→ **GOAL OF THE EXERCISE**:
Each line in the entries that has the word "lines" has to be copied.

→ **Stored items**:
# # # # #

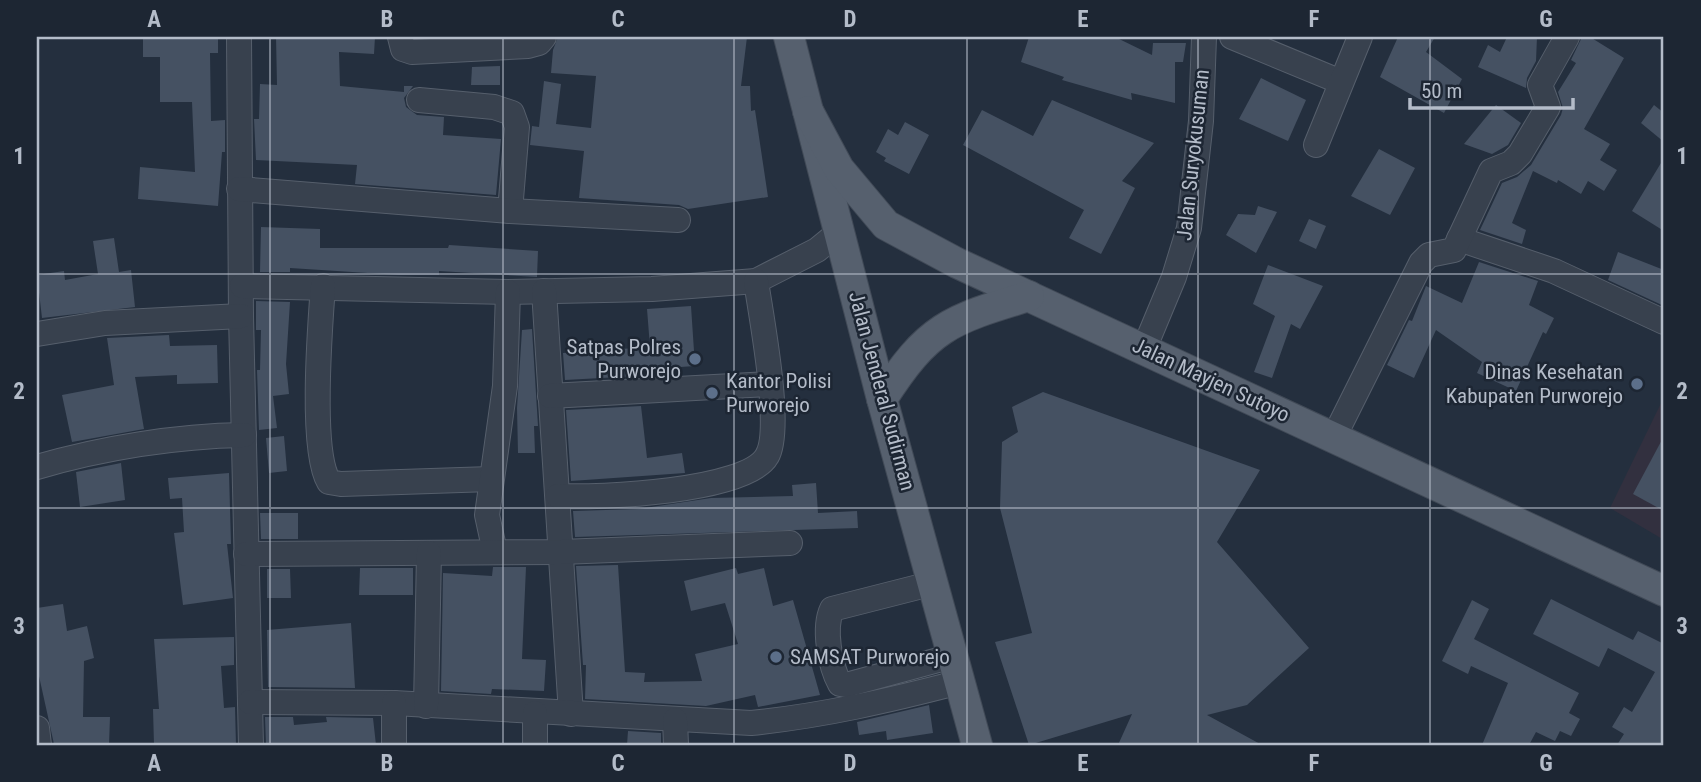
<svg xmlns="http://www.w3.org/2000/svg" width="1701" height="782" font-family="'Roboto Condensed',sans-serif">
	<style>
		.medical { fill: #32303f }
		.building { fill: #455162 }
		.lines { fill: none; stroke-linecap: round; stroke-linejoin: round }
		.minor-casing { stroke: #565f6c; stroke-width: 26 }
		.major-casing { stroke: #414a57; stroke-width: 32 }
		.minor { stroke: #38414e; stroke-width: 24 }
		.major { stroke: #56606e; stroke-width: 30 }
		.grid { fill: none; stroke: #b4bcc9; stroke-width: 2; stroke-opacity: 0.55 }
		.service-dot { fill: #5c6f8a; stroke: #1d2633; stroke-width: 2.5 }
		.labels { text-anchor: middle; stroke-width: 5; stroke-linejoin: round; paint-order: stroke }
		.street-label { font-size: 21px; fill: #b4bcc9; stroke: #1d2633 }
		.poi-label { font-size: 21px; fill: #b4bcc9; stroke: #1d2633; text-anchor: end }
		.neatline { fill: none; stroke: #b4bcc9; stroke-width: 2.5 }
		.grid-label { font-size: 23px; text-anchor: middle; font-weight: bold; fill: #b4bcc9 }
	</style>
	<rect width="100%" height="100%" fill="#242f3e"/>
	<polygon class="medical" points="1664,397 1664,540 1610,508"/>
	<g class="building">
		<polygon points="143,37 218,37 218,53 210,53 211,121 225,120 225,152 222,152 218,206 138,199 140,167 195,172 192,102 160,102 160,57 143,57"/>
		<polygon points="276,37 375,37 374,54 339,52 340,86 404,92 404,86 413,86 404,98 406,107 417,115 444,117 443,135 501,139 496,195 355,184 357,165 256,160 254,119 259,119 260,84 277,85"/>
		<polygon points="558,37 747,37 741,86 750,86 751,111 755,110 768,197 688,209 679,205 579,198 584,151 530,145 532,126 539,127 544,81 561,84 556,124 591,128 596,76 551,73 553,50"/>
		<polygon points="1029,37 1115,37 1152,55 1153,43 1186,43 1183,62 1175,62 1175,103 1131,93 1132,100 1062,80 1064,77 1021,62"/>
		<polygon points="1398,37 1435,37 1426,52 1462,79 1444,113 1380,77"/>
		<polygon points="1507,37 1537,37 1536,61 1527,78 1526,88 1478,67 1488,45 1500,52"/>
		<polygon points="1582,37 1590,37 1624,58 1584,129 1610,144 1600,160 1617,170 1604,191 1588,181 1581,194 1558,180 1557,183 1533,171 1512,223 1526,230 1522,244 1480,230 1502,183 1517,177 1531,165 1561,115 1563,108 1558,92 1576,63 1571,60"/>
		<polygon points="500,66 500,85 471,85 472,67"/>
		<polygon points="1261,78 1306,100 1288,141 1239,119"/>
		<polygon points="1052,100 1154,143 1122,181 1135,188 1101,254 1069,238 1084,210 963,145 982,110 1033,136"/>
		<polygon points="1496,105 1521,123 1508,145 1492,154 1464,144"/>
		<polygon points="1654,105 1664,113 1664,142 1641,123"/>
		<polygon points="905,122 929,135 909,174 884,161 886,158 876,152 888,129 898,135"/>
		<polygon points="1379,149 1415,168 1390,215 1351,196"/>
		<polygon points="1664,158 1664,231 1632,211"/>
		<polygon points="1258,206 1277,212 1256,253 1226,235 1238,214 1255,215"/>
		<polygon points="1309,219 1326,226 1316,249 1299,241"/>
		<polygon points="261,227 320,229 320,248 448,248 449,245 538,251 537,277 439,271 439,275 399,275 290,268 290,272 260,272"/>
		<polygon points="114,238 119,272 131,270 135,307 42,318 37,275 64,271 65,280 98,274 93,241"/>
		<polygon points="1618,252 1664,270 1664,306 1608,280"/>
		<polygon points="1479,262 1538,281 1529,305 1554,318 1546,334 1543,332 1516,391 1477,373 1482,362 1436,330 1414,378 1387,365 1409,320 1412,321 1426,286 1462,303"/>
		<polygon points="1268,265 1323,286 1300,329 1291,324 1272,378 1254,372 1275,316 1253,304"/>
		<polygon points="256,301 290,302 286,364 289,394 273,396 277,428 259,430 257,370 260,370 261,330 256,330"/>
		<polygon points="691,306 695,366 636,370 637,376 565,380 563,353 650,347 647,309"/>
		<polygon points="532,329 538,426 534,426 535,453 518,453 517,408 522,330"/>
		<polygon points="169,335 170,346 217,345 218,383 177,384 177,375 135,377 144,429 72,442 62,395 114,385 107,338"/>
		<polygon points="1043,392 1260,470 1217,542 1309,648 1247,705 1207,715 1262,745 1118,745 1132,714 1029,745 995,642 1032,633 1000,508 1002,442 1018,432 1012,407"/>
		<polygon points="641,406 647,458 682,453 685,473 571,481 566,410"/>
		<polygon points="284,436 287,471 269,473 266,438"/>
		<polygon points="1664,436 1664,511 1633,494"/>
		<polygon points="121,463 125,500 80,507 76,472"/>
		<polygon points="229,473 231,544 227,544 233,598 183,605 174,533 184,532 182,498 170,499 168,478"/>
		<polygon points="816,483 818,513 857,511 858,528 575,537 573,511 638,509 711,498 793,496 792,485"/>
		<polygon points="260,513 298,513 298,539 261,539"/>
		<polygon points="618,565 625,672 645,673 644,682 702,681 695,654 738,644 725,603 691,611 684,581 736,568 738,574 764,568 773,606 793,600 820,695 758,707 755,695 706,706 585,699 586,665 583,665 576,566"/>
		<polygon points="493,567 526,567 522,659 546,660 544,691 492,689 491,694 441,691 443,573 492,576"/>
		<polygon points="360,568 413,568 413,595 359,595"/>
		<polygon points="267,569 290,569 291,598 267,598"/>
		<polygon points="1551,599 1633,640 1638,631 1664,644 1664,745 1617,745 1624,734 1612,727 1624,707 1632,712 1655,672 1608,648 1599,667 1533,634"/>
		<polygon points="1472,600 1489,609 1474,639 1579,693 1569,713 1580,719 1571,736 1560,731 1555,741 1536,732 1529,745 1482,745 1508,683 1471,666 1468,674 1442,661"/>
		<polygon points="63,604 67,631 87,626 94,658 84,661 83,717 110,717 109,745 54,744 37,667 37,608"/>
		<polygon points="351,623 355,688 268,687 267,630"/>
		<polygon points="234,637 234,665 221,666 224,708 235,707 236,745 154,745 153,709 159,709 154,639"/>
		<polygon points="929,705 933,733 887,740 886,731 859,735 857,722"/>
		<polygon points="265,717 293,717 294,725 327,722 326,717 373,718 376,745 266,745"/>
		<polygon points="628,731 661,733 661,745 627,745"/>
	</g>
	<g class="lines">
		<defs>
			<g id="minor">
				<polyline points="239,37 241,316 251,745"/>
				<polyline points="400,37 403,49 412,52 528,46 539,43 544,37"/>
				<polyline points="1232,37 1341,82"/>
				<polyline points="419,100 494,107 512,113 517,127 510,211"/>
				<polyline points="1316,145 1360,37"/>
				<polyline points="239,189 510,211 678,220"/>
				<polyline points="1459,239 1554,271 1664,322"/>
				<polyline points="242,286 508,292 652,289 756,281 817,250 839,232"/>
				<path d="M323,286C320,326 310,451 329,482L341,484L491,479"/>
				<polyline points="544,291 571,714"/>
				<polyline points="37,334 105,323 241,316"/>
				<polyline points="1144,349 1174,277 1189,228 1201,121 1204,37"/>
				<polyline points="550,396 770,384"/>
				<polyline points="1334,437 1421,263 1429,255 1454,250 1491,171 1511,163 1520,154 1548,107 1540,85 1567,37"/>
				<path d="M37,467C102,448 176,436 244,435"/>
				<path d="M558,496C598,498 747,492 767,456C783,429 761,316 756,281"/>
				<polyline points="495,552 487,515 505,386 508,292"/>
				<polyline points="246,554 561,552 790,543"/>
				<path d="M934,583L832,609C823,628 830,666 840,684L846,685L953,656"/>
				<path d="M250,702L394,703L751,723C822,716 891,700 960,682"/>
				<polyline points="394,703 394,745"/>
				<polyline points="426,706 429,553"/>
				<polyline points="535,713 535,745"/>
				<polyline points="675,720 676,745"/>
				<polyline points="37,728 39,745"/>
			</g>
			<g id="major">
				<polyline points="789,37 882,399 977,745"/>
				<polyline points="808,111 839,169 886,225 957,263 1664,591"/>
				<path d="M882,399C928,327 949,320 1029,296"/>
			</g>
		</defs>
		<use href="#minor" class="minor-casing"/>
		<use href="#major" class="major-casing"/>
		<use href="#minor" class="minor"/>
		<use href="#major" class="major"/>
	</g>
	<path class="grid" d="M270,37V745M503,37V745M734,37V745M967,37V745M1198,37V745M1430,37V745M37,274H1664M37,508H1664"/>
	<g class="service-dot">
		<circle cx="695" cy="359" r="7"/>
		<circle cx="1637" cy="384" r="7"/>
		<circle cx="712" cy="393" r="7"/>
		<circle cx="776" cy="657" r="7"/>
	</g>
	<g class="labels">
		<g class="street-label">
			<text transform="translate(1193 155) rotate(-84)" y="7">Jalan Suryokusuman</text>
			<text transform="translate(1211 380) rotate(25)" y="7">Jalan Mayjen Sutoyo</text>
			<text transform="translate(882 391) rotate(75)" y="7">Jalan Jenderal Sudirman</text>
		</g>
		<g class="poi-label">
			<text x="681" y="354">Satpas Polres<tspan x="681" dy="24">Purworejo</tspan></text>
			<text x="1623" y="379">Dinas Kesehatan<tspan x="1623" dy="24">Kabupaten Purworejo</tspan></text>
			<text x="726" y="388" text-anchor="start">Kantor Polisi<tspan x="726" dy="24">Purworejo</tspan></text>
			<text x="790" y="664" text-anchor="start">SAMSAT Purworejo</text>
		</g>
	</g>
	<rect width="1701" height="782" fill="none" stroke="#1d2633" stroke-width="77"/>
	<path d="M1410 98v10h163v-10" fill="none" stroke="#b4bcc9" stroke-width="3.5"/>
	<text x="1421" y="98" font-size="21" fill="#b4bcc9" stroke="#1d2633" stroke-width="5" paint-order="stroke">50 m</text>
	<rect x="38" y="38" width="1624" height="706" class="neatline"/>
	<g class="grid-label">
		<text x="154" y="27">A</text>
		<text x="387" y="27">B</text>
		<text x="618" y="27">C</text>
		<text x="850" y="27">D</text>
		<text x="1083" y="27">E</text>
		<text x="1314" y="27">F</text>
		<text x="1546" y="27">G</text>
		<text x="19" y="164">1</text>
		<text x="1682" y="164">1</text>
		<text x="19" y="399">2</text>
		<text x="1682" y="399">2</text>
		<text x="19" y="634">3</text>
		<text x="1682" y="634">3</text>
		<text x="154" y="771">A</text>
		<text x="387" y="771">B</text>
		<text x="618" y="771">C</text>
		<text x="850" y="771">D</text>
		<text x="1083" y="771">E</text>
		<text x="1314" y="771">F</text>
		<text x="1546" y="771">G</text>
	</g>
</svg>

# # # # #

→ **SOLUTION FOR THIS PROBLEM**:
		.lines { fill: none; stroke-linecap: round; stroke-linejoin: round }
	<g class="lines">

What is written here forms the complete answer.